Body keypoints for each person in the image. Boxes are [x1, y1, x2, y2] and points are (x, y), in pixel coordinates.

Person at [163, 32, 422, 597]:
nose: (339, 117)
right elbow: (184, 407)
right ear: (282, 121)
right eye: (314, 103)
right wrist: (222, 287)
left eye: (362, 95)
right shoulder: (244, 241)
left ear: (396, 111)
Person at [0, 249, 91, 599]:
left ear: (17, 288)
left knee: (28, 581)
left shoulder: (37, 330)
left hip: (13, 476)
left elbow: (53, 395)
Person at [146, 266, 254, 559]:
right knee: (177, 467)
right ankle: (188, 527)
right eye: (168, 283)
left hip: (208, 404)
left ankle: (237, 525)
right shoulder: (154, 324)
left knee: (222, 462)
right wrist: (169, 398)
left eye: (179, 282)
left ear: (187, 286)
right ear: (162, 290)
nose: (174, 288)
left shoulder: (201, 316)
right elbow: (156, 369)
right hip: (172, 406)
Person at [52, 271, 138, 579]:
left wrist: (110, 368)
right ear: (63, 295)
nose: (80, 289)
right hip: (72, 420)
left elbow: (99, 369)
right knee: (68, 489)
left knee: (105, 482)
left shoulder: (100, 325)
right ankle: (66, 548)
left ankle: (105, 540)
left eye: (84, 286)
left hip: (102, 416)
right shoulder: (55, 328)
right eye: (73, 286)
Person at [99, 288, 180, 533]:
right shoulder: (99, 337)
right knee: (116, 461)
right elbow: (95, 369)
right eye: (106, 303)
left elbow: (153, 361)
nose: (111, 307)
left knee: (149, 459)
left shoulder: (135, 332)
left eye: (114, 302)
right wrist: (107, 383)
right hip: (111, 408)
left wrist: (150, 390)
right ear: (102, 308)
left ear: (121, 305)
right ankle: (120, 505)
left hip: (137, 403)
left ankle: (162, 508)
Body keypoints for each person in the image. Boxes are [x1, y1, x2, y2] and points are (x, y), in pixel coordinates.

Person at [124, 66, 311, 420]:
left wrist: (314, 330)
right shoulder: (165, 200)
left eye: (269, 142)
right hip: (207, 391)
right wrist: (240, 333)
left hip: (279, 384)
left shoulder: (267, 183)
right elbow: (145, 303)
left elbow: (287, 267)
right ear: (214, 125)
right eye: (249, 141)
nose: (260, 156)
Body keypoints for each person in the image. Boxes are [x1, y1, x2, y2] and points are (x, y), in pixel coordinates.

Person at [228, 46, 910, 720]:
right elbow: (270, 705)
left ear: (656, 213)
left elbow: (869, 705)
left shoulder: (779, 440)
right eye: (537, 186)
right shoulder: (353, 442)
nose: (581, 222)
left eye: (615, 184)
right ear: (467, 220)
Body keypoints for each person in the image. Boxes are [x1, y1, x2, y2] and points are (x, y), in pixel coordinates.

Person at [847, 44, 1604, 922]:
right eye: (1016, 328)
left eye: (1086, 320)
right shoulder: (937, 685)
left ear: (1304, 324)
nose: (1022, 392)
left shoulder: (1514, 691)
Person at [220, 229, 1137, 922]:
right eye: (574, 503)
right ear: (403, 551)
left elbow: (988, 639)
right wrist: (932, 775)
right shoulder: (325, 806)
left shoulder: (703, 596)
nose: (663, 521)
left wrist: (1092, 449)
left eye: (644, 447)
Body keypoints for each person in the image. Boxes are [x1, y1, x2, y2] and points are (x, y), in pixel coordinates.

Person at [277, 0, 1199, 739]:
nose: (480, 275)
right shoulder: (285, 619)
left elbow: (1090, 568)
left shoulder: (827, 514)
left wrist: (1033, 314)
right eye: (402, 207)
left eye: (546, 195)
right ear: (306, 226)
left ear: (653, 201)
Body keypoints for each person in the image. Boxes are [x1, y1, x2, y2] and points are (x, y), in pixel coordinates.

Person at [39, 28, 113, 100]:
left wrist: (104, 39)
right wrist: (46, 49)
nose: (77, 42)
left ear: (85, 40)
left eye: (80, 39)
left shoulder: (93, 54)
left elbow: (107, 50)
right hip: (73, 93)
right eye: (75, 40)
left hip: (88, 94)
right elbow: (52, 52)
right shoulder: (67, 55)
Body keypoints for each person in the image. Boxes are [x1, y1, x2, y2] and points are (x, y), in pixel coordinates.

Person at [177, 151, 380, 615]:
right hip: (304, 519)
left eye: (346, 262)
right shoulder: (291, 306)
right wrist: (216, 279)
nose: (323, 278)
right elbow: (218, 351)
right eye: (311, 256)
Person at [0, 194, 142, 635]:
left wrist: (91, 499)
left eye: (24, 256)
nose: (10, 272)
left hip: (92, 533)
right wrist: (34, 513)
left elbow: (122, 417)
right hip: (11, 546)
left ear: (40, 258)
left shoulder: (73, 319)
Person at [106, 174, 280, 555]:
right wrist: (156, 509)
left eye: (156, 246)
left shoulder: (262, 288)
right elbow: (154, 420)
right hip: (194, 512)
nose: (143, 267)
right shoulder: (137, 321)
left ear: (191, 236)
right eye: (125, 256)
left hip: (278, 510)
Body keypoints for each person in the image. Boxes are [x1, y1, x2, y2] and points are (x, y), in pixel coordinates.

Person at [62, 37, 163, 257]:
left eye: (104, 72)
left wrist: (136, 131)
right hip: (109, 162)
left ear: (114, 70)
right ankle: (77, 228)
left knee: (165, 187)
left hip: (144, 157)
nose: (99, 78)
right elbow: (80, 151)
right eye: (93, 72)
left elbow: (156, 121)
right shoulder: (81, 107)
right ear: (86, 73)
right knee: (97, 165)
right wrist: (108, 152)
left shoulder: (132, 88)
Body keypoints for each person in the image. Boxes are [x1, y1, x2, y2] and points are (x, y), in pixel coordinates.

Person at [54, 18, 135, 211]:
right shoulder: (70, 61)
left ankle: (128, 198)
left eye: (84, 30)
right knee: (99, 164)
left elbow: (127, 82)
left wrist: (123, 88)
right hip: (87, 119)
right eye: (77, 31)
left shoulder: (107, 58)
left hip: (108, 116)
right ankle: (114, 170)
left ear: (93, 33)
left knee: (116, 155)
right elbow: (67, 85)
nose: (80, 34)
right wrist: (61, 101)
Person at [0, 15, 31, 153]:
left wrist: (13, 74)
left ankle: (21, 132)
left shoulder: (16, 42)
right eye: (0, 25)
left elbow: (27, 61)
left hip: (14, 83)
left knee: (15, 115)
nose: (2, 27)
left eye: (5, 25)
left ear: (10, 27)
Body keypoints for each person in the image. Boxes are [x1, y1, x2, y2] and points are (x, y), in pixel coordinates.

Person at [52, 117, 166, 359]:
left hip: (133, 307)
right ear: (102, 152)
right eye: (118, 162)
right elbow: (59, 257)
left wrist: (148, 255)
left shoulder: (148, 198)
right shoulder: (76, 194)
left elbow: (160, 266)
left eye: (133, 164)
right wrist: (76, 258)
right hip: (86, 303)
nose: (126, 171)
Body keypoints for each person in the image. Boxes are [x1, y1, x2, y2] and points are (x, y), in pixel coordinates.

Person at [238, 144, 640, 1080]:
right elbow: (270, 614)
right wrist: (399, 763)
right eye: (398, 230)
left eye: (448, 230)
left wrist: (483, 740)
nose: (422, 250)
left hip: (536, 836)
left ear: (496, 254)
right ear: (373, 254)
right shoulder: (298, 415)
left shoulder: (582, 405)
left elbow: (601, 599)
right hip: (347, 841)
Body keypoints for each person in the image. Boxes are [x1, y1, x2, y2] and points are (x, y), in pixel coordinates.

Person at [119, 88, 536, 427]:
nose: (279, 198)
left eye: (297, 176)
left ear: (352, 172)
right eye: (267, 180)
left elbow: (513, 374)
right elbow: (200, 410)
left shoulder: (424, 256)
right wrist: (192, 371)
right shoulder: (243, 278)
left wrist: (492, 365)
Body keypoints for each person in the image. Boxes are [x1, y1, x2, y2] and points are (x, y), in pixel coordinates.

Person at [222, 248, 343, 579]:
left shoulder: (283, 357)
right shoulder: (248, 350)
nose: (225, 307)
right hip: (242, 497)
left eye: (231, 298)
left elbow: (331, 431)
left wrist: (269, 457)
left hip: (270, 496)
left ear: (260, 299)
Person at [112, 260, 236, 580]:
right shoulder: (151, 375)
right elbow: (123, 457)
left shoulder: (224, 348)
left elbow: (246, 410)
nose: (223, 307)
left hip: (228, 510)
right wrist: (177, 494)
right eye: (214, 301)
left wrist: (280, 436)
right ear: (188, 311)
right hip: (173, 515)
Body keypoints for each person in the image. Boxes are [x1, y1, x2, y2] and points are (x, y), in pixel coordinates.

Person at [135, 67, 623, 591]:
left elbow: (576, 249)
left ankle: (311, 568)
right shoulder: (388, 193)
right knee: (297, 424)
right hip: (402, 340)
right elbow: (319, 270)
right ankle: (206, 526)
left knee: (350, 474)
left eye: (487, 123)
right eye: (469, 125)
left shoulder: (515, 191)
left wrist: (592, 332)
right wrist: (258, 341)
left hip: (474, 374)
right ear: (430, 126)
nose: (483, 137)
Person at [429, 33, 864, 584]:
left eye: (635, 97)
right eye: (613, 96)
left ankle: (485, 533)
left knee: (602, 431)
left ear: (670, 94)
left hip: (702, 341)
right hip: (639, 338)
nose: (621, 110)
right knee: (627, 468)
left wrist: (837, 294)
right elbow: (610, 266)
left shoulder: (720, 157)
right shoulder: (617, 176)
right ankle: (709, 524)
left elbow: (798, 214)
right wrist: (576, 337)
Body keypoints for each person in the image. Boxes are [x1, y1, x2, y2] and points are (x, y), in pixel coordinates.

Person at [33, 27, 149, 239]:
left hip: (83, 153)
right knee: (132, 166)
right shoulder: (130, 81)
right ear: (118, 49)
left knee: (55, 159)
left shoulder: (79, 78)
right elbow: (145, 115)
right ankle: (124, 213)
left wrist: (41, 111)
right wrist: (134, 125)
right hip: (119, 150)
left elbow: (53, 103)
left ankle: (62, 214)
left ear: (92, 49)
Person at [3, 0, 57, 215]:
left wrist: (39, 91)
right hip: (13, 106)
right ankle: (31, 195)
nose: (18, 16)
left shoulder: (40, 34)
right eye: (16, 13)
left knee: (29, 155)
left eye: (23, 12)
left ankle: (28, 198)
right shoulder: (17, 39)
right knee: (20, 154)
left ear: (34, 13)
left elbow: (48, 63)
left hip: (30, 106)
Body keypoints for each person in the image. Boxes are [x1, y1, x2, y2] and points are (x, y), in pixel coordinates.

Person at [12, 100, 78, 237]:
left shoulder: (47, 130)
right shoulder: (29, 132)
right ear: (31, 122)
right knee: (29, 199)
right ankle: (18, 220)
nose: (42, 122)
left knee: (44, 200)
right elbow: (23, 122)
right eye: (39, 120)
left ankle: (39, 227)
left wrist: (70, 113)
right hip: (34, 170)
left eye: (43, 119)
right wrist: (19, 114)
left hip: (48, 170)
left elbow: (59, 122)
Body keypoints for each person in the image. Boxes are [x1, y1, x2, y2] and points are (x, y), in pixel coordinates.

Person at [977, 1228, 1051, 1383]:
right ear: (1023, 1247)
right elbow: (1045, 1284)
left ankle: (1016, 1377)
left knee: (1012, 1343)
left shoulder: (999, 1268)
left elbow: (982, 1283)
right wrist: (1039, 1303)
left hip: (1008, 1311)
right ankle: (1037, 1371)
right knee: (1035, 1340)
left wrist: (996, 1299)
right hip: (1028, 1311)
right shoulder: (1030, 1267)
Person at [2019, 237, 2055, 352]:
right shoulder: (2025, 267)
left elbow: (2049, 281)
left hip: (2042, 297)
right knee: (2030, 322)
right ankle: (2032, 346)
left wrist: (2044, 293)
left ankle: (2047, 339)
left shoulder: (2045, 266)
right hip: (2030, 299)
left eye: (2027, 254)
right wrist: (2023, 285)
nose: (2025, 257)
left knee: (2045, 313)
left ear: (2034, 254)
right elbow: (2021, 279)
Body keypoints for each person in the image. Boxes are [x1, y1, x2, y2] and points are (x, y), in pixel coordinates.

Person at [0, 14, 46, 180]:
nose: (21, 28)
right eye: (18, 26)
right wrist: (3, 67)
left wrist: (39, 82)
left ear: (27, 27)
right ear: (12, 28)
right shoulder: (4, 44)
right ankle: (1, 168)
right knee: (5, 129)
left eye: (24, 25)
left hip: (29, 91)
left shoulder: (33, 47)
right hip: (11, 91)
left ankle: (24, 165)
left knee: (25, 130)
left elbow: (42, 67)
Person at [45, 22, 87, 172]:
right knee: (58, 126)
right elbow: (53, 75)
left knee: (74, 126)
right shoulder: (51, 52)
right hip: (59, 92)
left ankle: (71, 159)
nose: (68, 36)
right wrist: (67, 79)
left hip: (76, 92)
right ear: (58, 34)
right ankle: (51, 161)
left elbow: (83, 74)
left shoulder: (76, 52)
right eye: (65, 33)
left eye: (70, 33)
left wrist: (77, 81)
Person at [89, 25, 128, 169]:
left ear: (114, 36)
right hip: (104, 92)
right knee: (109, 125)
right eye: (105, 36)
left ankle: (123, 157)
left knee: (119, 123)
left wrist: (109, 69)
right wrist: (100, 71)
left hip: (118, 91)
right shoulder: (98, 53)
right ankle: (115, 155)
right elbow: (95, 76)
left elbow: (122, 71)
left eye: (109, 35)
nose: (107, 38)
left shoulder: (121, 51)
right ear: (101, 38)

Exercise instructions>
Return only the exact lines from the opening of the records through the line that contains "right ankle: (188, 527)", both included.

Expected output>
Body keypoints for each person in the image. Boxes are [x1, y1, x2, y2] and points are (x, y), in pixel coordinates.

Person at [163, 32, 422, 597]:
nose: (339, 117)
right elbow: (184, 407)
right ear: (282, 121)
right eye: (314, 103)
right wrist: (222, 287)
left eye: (362, 95)
right shoulder: (244, 241)
left ear: (396, 111)
Person at [0, 249, 91, 599]:
left ear: (17, 288)
left knee: (28, 581)
left shoulder: (37, 330)
left hip: (13, 476)
left elbow: (53, 395)
Person at [146, 266, 254, 559]:
right knee: (177, 467)
right ankle: (188, 527)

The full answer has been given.